Passage provided >>
Past global changes as indicators for future changes and strategies for sustainability
PAGES organized a session during the hybrid Sustainability Research & Innovation Congress 2021 (SRI2021; ), a joint initiative of Future Earth and the Belmont Forum, which was led by the Commonwealth Scientific and Industrial Research Organisation (CSIRO) and Future Earth Australia.
International reports on climate, biodiversity and ecosystems, such as the Intergovernmental Panel on Climate Change (IPCC) and Intergovernmental Platform on Biodiversity and Ecosystem Services (IPBES), describe the unprecedented changes that the Earth system has experienced over the last few decades. While the data are clear, it is difficult for a human being to identify these changes and their potential consequences—partly because our individual memory is short, and partly because on a daily or annual basis we experience much larger changes and quickly adapt and get used to new conditions. In other words, we struggle to identify the baselines of changes and how these baselines shift with time. Therefore, it is important to identify reference points for the most recent changes, or at least to be aware of how humans are shaping the climate and ecosystems.

Data segment >>

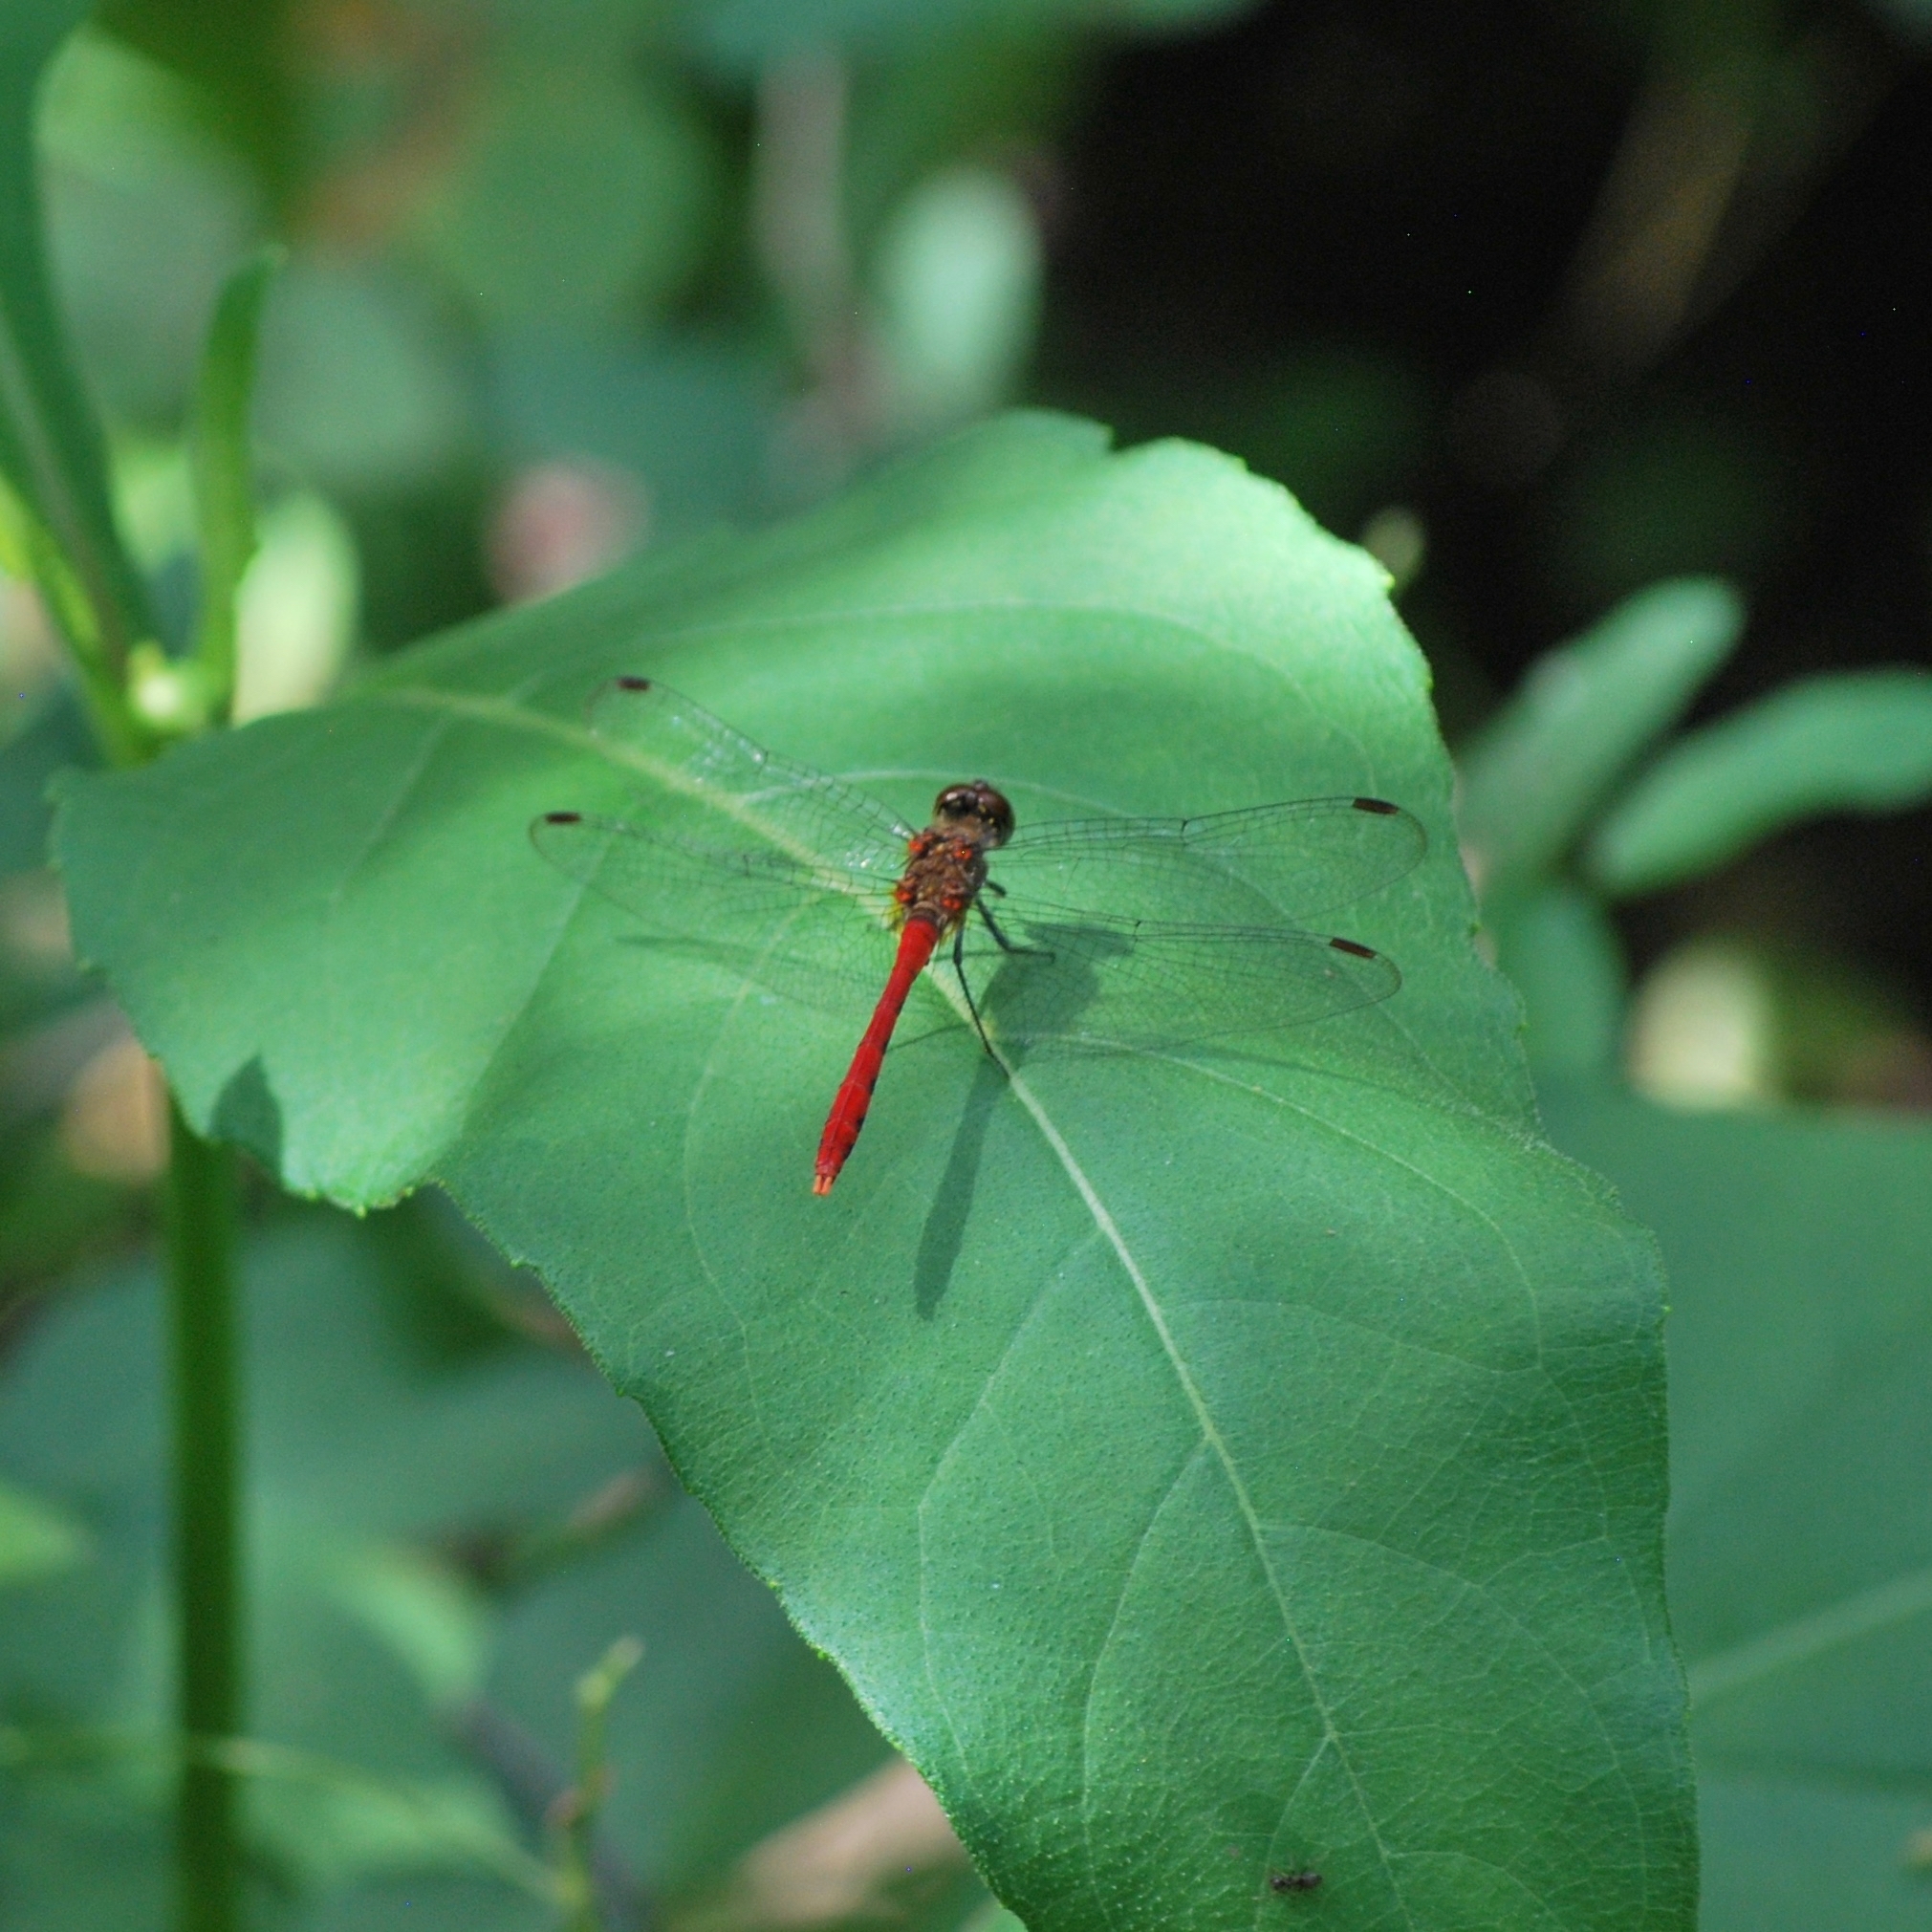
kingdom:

Written instruction >>
Could you set down, word for word, the part of the piece on past global changes that opens with the words containing "International reports on" and closes with "climate and ecosystems."?

Answer >>
International reports on climate, biodiversity and ecosystems, such as the Intergovernmental Panel on Climate Change (IPCC) and Intergovernmental Platform on Biodiversity and Ecosystem Services (IPBES), describe the unprecedented changes that the Earth system has experienced over the last few decades. While the data are clear, it is difficult for a human being to identify these changes and their potential consequences—partly because our individual memory is short, and partly because on a daily or annual basis we experience much larger changes and quickly adapt and get used to new conditions. In other words, we struggle to identify the baselines of changes and how these baselines shift with time. Therefore, it is important to identify reference points for the most recent changes, or at least to be aware of how humans are shaping the climate and ecosystems.